Syndrome of restoration of immunity.
In HIV-infected patients with severe immunodeficiency during the onset of antiretroviral therapy, the inflammation may worsen,caused by an asymptomatic or sluggish opportunistic infection, which can cause serious deterioration or worsening of the symptoms. As a rule, similar reactions were observed in the first weeks or months after the onset of antiretroviral therapy. The most significant examples are cytomegalovirus retinitis, generalized and / or focal mycobacterial infection and pneumocystis pneumonia.

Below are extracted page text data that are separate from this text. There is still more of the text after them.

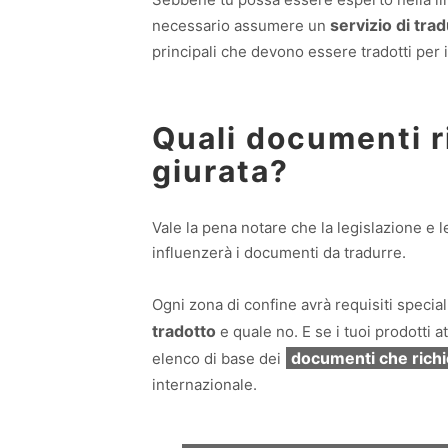
servizio di tra
necessario assumere un
principali che devono essere tradotti per 
Quali documenti 
giurata?
Vale la pena notare che la legislazione e 
influenzerà i documenti da tradurre.
Ogni zona di confine avrà requisiti speci
tradotto
e quale no. E se i tuoi prodotti 
documenti che richi
elenco di base dei
internazionale.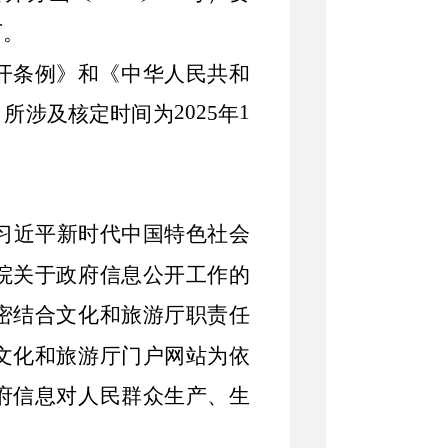
下。
开条例》和《中华人民共和
202
1
5
，所涉及核定时间为
年
习近平新时代中国特色社会
院关于政府信息公开工作的
密结合文化和旅游厅职责任
文化和旅游厅
门户网站为
依
府信息对人民群众生产、生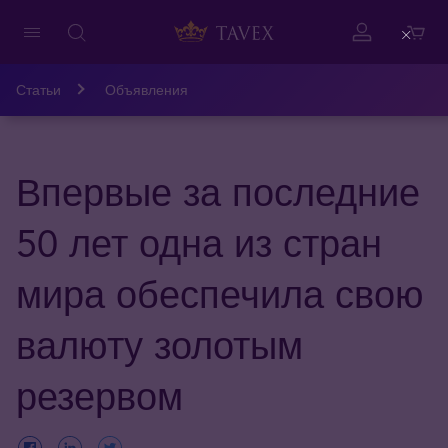
Close
Статьи
Объявления
Впервые за последние
50 лет одна из стран
мира обеспечила свою
валюту золотым
резервом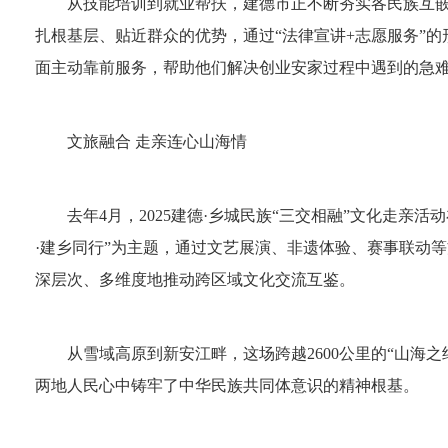
从技能培训到就业帮扶，建德市正不断夯实各民族互
扎根基层、贴近群众的优势，通过“法律宣讲+志愿服务”
面主动靠前服务，帮助他们解决创业安家过程中遇到的急
文旅融合 走亲连心山海情
去年4月，2025建德·乡城民族“三交相融”文化走
·建乡同行”为主题，通过文艺展演、非遗体验、赛事联动
深层次、多维度地推动跨区域文化交流互鉴。
从雪域高原到新安江畔，这场跨越2600公里的“山海
两地人民心中铸牢了中华民族共同体意识的精神根基。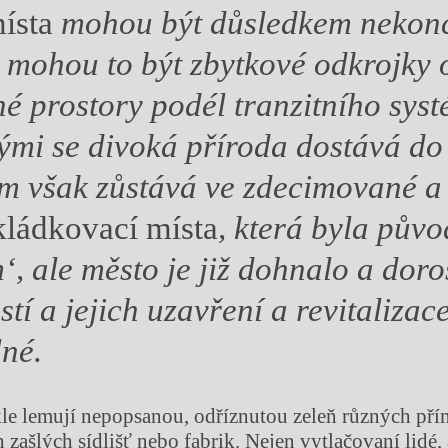
ísta
mohou být důsledkem nekon
 mohou to být zbytkové odkrojky 
né prostory podél tranzitního sys
rými se divoká příroda dostává do
am však zůstává ve zdecimované 
kládkovací místa
, která byla pův
, ale město je již dohnalo a doros
tí a jejich uzavření a revitalizac
né.
le lemují nepopsanou, odříznutou zeleň různých pří
h zašlých sídlišť nebo fabrik. Nejen vytlačovaní lidé,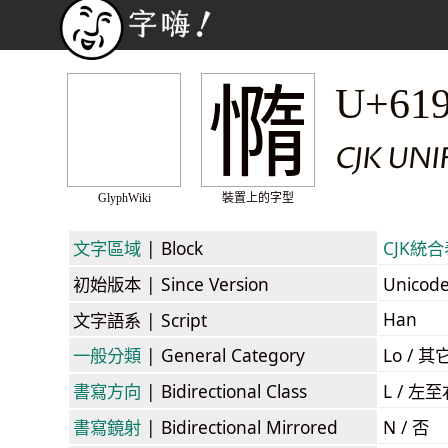
憜
U+61
CJK UNI
GlyphWiki
裝置上的字型
文字區域
| Block
CJK統合表
初始版本
| Since Version
Unicod
Han
文字語系
| Script
一般分類
| General Category
Lo / 其它
書寫方向
| Bidirectional Class
L / 左
書寫鏡射
| Bidirectional Mirrored
N / 否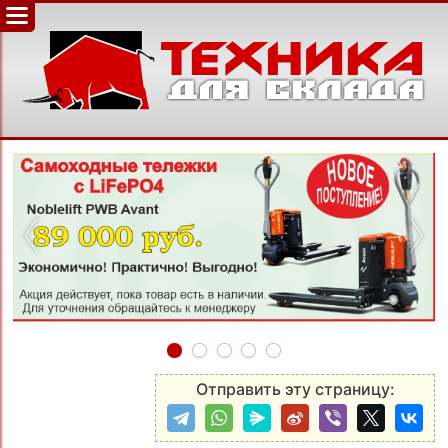
‹
›
Отправить эту страницу: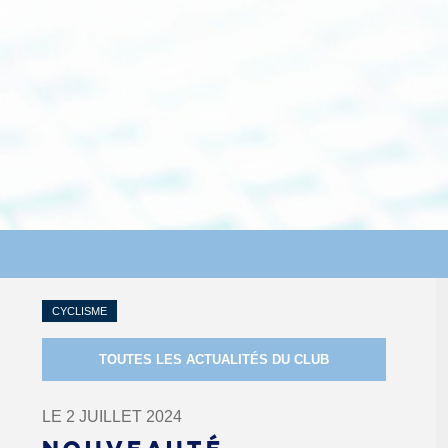
CYCLISME
TOUTES LES ACTUALITÉS DU CLUB
LE 2 JUILLET 2024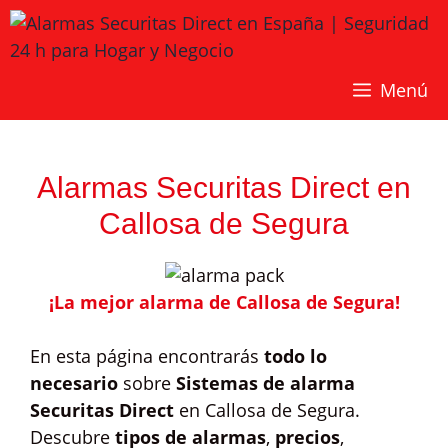
Saltar
al
contenido
Menú
Alarmas Securitas Direct en
Callosa de Segura
¡La mejor alarma de Callosa de Segura!
En esta página encontrarás
todo lo
necesario
sobre
Sistemas de alarma
Securitas Direct
en Callosa de Segura.
Descubre
tipos de alarmas
,
precios
,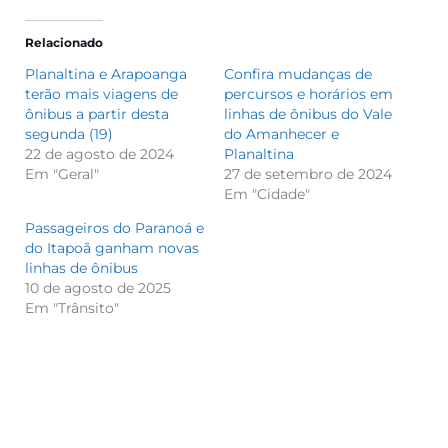
Relacionado
Planaltina e Arapoanga
Confira mudanças de
terão mais viagens de
percursos e horários em
ônibus a partir desta
linhas de ônibus do Vale
segunda (19)
do Amanhecer e
22 de agosto de 2024
Planaltina
Em "Geral"
27 de setembro de 2024
Em "Cidade"
Passageiros do Paranoá e
do Itapoã ganham novas
linhas de ônibus
10 de agosto de 2025
Em "Trânsito"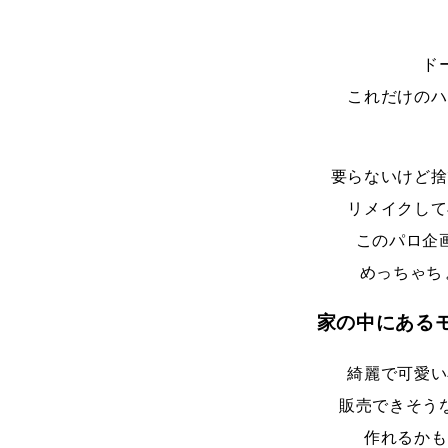
ド
これだけのハ
要らないけど捨
リメイクして
このパロ企
めっちゃち
家の中にある
綺麗で可愛い
販売できそう
作れるかも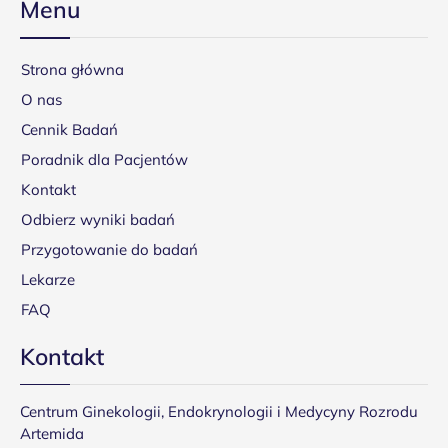
Menu
Strona główna
O nas
Cennik Badań
Poradnik dla Pacjentów
Kontakt
Odbierz wyniki badań
Przygotowanie do badań
Lekarze
FAQ
Kontakt
Centrum Ginekologii, Endokrynologii i Medycyny Rozrodu
Artemida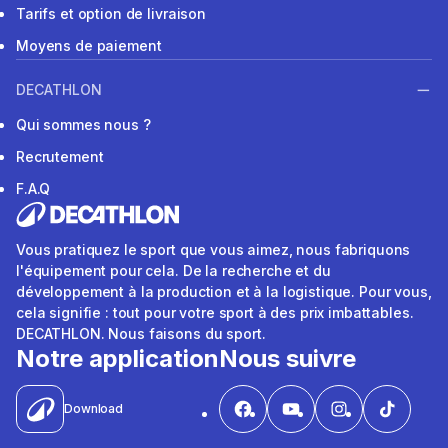
Tarifs et option de livraison
Moyens de paiement
DECATHLON
Qui sommes nous ?
Recrutement
F.A.Q
Vous pratiquez le sport que vous aimez, nous fabriquons
l'équipement pour cela. De la recherche et du
développement à la production et à la logistique. Pour vous,
cela signifie : tout pour votre sport à des prix imbattables.
DECATHLON. Nous faisons du sport.
Notre application
Nous suivre
Download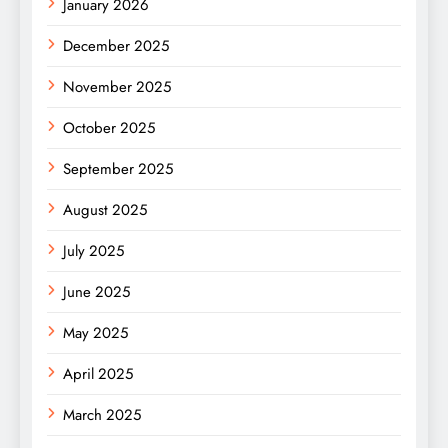
January 2026
December 2025
November 2025
October 2025
September 2025
August 2025
July 2025
June 2025
May 2025
April 2025
March 2025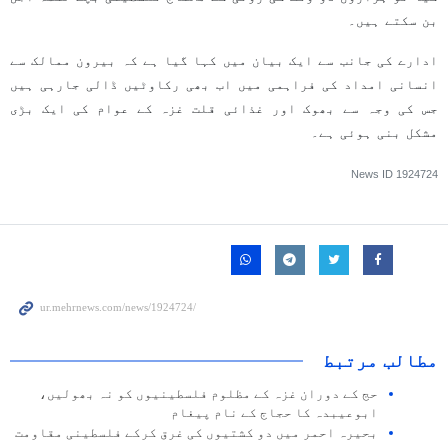
بن سکتے ہیں۔
ادارے کی جانب سے ایک بیان میں کہا گیا ہے کہ بیرون ممالک سے
انسانی امداد کی فراہمی میں اب بھی رکاوٹیں ڈالی جارہی ہیں
جس کی وجہ سے بھوک اور غذائی قلت غزہ کے عوام کی ایک بڑی
مشکل بنی ہوئی ہے۔
News ID
1924724
مطالب مرتبط
حج کے دوران غزہ کے مظلوم فلسطینیوں کو نہ بھولیں،
ابوعیبدہ کا حجاج کے نام پیغام
بحیرہ احمر میں دو کشتیوں کی غرق کرکے فلسطینی مقاومت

Any symptoms of inflammation should be immediately identified and treatment should begin without delay.
Autoimmune diseases (such as Graves' disease, Wagner's syndrome, polymyositis, Guillain-Barre syndrome, etc.) were observed against the background of restoration of immunity, but the time of primary manifestations varied, and the disease could occur many months after the initiation of therapy and have an atypical course.
Patients infected with both HIV and hepatitis B virus
In patients infected with both HIV and hepatitis B virus, after the termination of lamivudine therapy, clinical or laboratory signs of hepatitis recurrence may appear, which can have serious consequences in decompensating liver function.After the termination of lamivudine therapy in patients infected with HIV and hepatitis B virus, it is necessary to monitor biochemical parameters of liver function and markers of hepatitis B virus replication for several months.
Simultaneous use with other medicinal products
The likelihood of adverse interaction of lamivudine with other drugs is very small due to limited metabolism in the liver, a slight degree of binding to plasma proteins and almost complete excretion of lamivudine in unchanged form.
Lamivudine is mainly excreted by means of a cationic transport system, therefore, it should be remembered that lamivudine can interact with drugs having the same elimination route, for example, with trimethoprim. The clinically significant interaction of lamivudine with drugs that are excreted primarily through an anionic transport system or glomerular filtration is unlikely.
Do not simultaneously assign lamivudine with zalcitabine, cladribine, as well as with high doses of co-trimoxazole, used to treat pneumocystis pneumonia (cf.section "Interaction with other medicinal products"),
In patients who simultaneously received lamivudine and immunosuppressants (eg, ciclosporin A) in standard doses, clinically significant adverse interactions were not observed. Special studies have not been conducted.
There was no adverse pharmacokinetic interaction between lamivudine and interferon alpha.
Preventive maintenance after probable infection of a HIV.
According to the international recommendations (the Center for Disease Control, June 1998), if a person infected with HIV is likely to be infected through the blood (for example, through an injection needle), it is urgent (within 1-2 hours after the infection) to prescribe combination therapy with zidovudine and lamivudine. In the case of a high risk of infection, a drug from the protease inhibitor group should be included in the antiretroviral regimen. Preventive treatment is recommended for 4 weeks. Data on the effectiveness of preventive treatment after accidental HIV infection have not been accumulated enough; controlled studies were not conducted.
Despite the rapid onset of treatment with antiretroviral drugs, seroconversion can not be ruled out.